U.S. District Judge Carlton Reeves, who has handled a number of high-profile civil-rights cases on abortion access, religious freedom and same-sex marriage, will now oversee a race-discrimination lawsuit against a Mississippi sheriff’s office.
The case, in which plaintiffs allege Madison County sheriff’s deputies routinely target African Americans for traffic stops, was reassigned to Reeves, an Obama appointee, following the retirement of Senior U.S. District Judge William H. Barbour Jr.
The American Civil Liberties Union filed the suit in 2017, alleging that the sheriff’s department targeted black communities with tactics such as checkpoints, roadblocks and warrantless home searches.

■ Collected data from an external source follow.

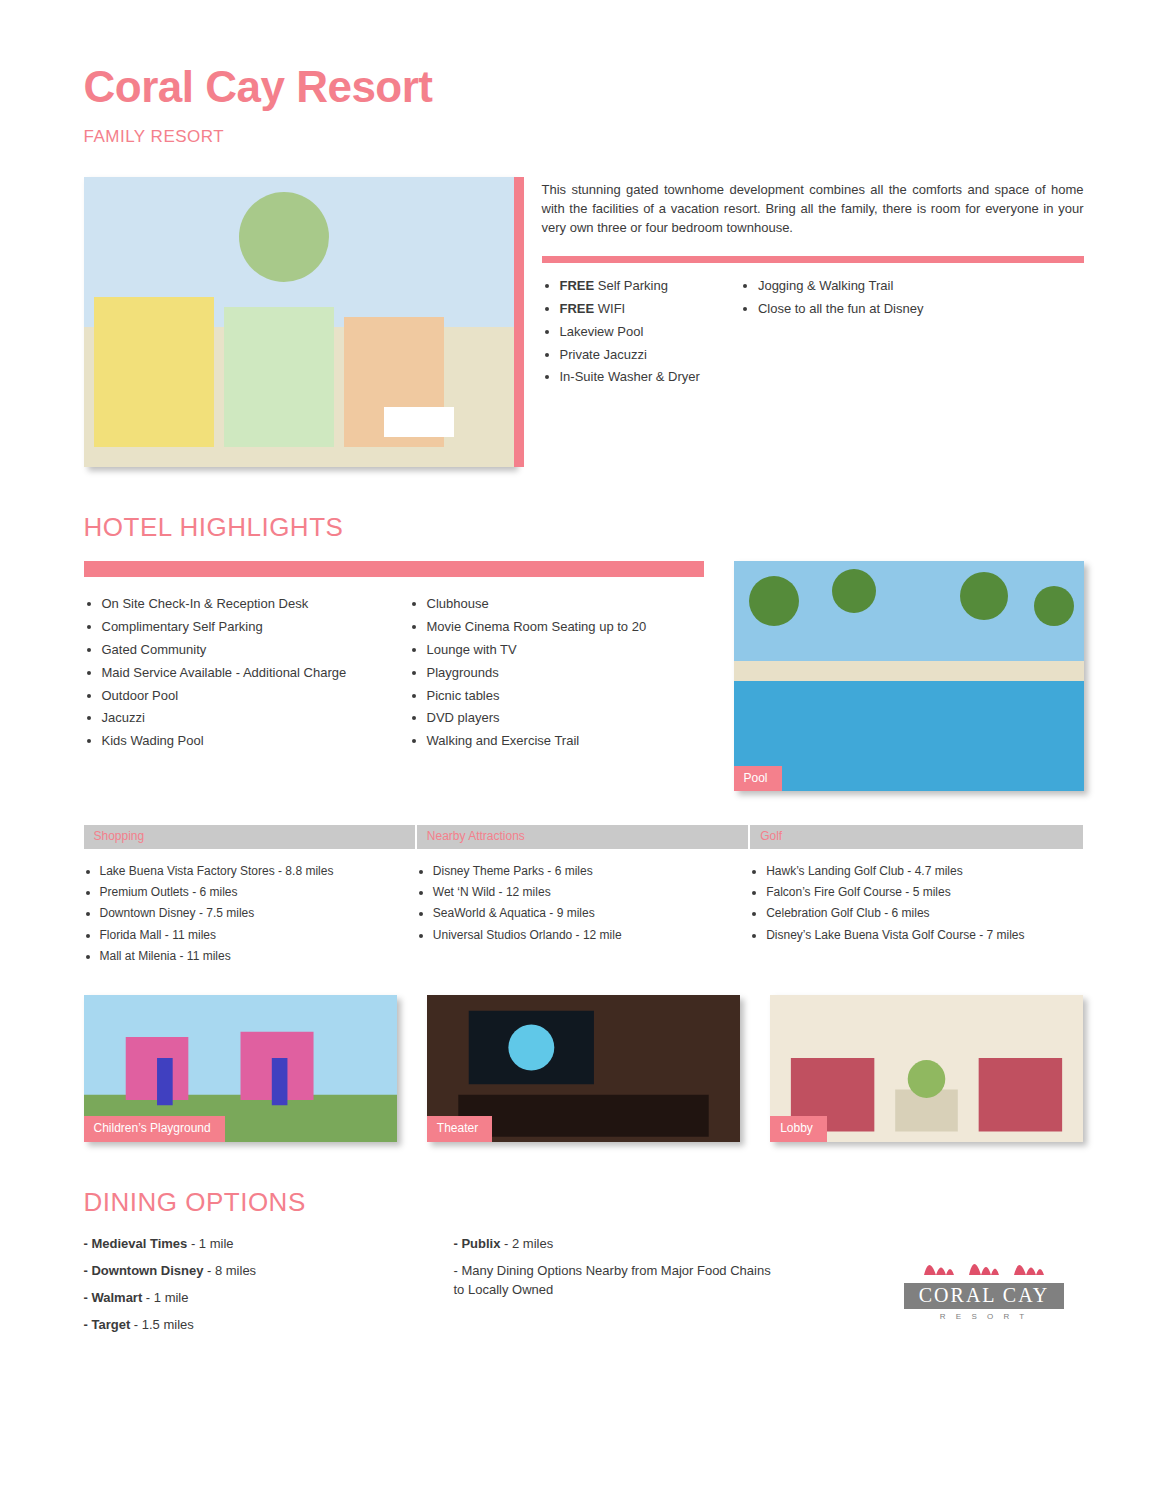Coral Cay Resort
FAMILY RESORT
This stunning gated townhome development combines all the comforts and space of home with the facilities of a vacation resort. Bring all the family, there is room for everyone in your very own three or four bedroom townhouse.
FREE Self Parking
FREE WIFI
Lakeview Pool
Private Jacuzzi
In-Suite Washer & Dryer
Jogging & Walking Trail
Close to all the fun at Disney
HOTEL HIGHLIGHTS
On Site Check-In & Reception Desk
Complimentary Self Parking
Gated Community
Maid Service Available - Additional Charge
Outdoor Pool
Jacuzzi
Kids Wading Pool
Clubhouse
Movie Cinema Room Seating up to 20
Lounge with TV
Playgrounds
Picnic tables
DVD players
Walking and Exercise Trail
Pool
Shopping
Lake Buena Vista Factory Stores - 8.8 miles
Premium Outlets - 6 miles
Downtown Disney - 7.5 miles
Florida Mall - 11 miles
Mall at Milenia - 11 miles
Nearby Attractions
Disney Theme Parks - 6 miles
Wet ‘N Wild - 12 miles
SeaWorld & Aquatica - 9 miles
Universal Studios Orlando - 12 mile
Golf
Hawk’s Landing Golf Club - 4.7 miles
Falcon’s Fire Golf Course - 5 miles
Celebration Golf Club - 6 miles
Disney’s Lake Buena Vista Golf Course - 7 miles
Children’s Playground
Theater
Lobby
DINING OPTIONS
- Medieval Times - 1 mile
- Downtown Disney - 8 miles
- Walmart - 1 mile
- Target - 1.5 miles
- Publix - 2 miles
- Many Dining Options Nearby from Major Food Chains to Locally Owned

The ACLU claims that black citizens are nearly five times more likely to be arrested than white people in Madison County, although the county’s population is only 38 percent black.
Barbour, who was overseeing the case, also presided over another highly watched civil-rights lawsuit last year — Dockery v. Hall, which challenges prison conditions at the privately-run East Mississippi Correctional Facility in Meridian. That case has yet to be reassigned.
In a recent ruling handed down in November, Reeves permanently blocked Mississippi’s 15-week abortion ban. Reeves also struck down a controversial “religious freedom” law the Legislature passed in 2016 as well as the state’s ban on same-sex marriage in 2015.